Yesterday at 4:30 AM I was awakened by the sound of the faucet running in our masterbedroom bath, which I'd left open (but dry) to both make sure the pipes didn't explode when the water came back, and to give me an idea if we had water back.  

We do!  We can flush toilets, which you'd think isn't as big of a deal as a lack of drinking water, but... man.  Plumbing is what defines civilization for yours truly, and I was glad to have the confidence to know we could now use the restroom with impunity.

My neighbor told me part of why our pipes did well in the storm is that we have PEX pipes vs. PVC, and there's no seam in the pipe - so nothing tends to pop open like a sausage on the grill when pressure builds inside.  Anyway - I'm deeply grateful.  We seem to have exited the storm with - at best - minor damage to the house.  Others in Austin have lost *everything* as their apartment buildings or houses have burned, and - of course, flooding as pipes gave way.  

Jamie reported to me that a number of her fellow dialysis patients have gone missing, and others are known to be in the hospital.  And that's just one clinic, for one thing.  It's inconceivable as a leader in a civilized society to stand up in front of a microphone and say "this is what we'd rather do than share a grid with our fellow Americans".  It's inhuman.  And wildly, inconceivably irresponsible when you *wanted* a career in serving the public.  And, so, yeah, we need to be much, much smarter about who we're voting for - because Rick Perry is Rick Perry.  That motherfucker is the same idiot he's always been.  And his responses to our disasters during his governorship were profoundly lacking then.
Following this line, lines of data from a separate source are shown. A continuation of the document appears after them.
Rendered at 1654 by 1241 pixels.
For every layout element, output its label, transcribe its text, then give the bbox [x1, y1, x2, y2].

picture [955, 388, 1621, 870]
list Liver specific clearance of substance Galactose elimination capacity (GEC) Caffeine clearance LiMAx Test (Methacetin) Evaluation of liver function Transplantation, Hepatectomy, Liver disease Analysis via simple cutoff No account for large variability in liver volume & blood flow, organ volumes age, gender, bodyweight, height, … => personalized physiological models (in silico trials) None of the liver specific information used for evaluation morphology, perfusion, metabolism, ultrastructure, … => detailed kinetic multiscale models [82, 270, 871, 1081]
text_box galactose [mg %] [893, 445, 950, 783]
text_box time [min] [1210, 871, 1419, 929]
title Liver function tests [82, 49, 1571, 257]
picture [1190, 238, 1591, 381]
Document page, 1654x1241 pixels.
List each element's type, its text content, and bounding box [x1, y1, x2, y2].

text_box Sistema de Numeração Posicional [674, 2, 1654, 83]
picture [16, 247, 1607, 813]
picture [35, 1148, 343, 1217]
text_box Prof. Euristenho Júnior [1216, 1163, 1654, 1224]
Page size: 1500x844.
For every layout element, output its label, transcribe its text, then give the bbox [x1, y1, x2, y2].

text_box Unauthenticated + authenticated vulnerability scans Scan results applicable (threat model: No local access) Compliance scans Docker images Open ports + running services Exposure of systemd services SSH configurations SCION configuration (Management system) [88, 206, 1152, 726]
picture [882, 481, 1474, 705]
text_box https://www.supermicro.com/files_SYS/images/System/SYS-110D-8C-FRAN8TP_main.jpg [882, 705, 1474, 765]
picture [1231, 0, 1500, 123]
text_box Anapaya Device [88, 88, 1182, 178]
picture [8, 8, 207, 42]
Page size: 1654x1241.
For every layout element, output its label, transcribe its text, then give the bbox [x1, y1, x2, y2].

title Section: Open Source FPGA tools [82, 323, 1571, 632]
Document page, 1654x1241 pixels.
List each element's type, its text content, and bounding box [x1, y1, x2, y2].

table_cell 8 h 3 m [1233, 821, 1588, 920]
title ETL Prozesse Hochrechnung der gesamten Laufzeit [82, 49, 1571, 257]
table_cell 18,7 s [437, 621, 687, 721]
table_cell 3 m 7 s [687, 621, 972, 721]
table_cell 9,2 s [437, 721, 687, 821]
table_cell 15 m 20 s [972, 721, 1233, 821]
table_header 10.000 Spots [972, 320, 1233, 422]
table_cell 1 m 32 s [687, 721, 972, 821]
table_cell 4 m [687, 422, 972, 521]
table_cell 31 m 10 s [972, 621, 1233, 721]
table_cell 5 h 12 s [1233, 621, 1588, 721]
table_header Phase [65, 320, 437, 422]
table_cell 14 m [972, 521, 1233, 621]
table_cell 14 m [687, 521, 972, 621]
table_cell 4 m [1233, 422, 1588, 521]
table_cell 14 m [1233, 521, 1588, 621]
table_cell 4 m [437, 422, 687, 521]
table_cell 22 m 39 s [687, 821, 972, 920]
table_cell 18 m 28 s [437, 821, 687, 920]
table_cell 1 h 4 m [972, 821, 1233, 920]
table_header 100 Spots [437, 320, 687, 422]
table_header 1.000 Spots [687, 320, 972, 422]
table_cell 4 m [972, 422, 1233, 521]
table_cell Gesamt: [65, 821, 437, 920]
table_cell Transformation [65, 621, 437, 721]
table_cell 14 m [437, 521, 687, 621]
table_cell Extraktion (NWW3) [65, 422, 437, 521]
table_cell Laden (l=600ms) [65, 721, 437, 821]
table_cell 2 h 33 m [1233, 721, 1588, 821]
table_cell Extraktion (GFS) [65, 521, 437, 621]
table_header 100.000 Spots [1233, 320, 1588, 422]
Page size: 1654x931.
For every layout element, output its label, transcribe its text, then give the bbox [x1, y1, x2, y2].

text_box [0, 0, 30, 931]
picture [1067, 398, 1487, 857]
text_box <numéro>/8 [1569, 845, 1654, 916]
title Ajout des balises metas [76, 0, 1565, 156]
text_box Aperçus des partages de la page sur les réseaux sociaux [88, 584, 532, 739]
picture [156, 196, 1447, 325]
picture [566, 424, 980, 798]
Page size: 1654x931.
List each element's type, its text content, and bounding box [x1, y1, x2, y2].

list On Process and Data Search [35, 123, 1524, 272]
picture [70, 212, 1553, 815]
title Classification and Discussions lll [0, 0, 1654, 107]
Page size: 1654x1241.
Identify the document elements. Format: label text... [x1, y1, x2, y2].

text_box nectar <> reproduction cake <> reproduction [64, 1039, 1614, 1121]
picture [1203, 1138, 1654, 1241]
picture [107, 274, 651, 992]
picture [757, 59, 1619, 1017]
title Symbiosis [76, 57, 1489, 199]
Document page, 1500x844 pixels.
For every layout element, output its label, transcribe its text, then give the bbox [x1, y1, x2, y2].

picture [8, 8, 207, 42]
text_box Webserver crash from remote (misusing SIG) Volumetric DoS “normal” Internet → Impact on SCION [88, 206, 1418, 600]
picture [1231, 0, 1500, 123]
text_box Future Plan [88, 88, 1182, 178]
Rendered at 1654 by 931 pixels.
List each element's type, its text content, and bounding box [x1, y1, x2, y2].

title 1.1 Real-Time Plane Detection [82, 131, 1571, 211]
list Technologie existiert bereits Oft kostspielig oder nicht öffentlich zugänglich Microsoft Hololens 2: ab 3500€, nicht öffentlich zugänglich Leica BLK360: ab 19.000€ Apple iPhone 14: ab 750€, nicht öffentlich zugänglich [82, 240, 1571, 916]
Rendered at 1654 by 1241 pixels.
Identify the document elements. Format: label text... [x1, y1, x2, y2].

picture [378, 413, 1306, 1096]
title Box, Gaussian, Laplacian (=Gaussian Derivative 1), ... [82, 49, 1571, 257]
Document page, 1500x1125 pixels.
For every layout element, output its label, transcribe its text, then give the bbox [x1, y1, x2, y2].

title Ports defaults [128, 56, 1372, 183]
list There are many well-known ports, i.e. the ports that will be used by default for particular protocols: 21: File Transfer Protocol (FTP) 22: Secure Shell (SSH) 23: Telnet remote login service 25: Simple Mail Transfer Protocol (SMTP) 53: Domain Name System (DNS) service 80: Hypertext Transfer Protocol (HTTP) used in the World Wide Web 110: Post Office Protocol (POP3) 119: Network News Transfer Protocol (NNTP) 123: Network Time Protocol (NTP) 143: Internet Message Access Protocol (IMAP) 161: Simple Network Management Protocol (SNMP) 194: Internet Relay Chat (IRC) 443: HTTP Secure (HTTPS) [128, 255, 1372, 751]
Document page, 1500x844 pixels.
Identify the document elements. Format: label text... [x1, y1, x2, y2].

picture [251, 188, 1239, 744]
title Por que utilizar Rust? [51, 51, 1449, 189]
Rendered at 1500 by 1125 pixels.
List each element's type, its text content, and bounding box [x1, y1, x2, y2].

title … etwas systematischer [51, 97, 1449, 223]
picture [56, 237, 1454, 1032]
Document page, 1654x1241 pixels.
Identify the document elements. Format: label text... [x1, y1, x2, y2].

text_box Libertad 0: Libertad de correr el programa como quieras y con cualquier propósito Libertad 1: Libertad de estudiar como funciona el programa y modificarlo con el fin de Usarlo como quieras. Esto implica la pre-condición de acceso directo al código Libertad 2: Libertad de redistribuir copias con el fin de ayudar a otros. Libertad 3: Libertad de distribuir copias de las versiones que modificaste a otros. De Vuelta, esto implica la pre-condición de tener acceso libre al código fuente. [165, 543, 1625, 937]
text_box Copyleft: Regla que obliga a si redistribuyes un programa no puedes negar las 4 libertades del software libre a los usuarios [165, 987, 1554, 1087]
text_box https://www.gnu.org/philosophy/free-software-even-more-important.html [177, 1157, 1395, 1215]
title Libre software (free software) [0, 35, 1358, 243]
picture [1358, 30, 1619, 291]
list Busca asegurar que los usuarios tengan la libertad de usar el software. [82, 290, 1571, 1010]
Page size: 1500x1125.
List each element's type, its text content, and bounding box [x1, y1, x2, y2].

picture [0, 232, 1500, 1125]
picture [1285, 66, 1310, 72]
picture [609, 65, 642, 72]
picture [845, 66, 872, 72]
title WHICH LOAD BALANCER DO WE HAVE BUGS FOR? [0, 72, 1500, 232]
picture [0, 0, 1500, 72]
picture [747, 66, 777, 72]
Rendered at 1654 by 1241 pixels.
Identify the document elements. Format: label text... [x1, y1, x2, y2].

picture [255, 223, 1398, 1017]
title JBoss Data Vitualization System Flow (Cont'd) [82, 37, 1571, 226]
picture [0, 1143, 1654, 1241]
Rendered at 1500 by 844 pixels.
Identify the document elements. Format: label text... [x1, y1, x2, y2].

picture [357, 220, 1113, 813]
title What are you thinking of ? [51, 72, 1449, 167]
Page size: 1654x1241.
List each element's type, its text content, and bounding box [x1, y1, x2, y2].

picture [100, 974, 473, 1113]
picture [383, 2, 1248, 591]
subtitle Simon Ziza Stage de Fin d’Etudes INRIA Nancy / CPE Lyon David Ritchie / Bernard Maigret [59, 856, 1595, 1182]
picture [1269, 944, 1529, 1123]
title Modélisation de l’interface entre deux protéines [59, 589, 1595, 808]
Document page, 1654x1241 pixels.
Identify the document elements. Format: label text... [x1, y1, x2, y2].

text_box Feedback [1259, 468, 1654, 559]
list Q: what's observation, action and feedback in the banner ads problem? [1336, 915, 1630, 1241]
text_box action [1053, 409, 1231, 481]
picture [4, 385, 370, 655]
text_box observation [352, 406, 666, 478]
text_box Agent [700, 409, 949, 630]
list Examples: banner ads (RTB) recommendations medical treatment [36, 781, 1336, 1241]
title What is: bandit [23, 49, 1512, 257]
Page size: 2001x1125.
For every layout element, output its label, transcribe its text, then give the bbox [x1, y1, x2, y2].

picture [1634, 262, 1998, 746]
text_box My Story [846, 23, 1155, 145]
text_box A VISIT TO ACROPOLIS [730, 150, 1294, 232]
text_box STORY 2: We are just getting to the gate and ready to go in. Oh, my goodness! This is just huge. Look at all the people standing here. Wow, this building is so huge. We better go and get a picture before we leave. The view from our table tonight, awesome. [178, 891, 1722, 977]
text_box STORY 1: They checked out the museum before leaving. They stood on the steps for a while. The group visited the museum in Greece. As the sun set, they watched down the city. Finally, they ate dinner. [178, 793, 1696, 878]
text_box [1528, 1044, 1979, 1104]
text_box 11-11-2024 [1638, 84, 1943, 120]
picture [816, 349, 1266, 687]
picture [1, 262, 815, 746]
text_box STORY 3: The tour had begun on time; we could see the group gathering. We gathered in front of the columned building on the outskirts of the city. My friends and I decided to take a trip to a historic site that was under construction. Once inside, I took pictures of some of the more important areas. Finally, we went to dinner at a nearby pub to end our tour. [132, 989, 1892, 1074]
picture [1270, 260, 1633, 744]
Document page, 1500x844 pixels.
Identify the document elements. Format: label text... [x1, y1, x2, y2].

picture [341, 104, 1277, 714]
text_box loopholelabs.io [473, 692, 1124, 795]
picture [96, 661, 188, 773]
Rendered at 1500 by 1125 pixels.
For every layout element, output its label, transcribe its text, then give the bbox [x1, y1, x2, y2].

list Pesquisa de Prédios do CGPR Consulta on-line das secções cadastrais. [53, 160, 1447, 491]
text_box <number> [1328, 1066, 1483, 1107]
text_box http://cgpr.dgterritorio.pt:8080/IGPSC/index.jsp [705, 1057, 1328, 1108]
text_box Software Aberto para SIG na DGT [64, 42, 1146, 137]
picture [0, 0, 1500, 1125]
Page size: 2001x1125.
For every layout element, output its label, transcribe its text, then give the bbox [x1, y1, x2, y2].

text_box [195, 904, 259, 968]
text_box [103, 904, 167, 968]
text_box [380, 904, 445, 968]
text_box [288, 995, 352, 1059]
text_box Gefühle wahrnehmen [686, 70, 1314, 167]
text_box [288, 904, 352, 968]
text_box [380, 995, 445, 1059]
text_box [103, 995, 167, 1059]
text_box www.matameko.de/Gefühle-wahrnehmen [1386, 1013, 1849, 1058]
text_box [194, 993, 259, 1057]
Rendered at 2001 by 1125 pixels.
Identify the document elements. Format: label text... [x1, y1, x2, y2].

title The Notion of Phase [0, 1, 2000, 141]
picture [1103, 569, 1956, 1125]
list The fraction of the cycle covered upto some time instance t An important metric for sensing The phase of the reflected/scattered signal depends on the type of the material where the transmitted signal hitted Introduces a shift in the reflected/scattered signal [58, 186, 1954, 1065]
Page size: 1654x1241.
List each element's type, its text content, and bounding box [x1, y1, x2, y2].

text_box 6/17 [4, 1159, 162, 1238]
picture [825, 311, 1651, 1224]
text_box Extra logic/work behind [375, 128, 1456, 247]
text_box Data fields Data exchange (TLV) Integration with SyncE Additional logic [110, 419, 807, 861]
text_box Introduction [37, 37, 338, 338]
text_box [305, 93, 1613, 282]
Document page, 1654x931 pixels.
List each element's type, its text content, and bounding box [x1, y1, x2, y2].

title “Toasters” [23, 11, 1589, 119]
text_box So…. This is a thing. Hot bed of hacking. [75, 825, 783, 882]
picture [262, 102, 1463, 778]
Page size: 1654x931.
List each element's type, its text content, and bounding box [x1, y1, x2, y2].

Anyway - it's not the same as recovering from a hurricane, flooding or tornado.  Those are things Texans understand.  Instead, we're dealing with the surprise information that pretty much everyone who lost power and had a tankless water heater won't have hot water for months as all of those tankless water heaters have kind of died. during the blackout.  Others will be waiting months to get the attention of a plumber to get water back on in their house and replace piping.  I expect people will also be out of their leases as apartment complexes deal with the same at scale.  

It's a goddamn mess.  

And, of course, we need to sort out our local water issues and statewide energy management.  

And, no, I won't forget waking up to a silent house that had plunged into the mid-40's for quite some time, watching Jamie wandering around in multiple layers, a hood over her head and a blanket wrapped around for a week straight.  

But here's the other thing - I'm not forgetting how my neighbors stood up for each other.  This is what people should and can be like.  No one was arguing politics or who was to blame - we were in it together, sink or swim.  And as we're coming out the other side, people are checking on one another.  Folks either did their jobs or they stepped up in ways they could.  Heck, in my own neighborhood, by the time I got to read people's questions or needs on facebook, someone else would have stepped up (or provided much better informed info).  

If we can apply this same sort of spirit to the larger scale - and we can and we do - maybe we could dig ourselves out of a whole lot of what ails us.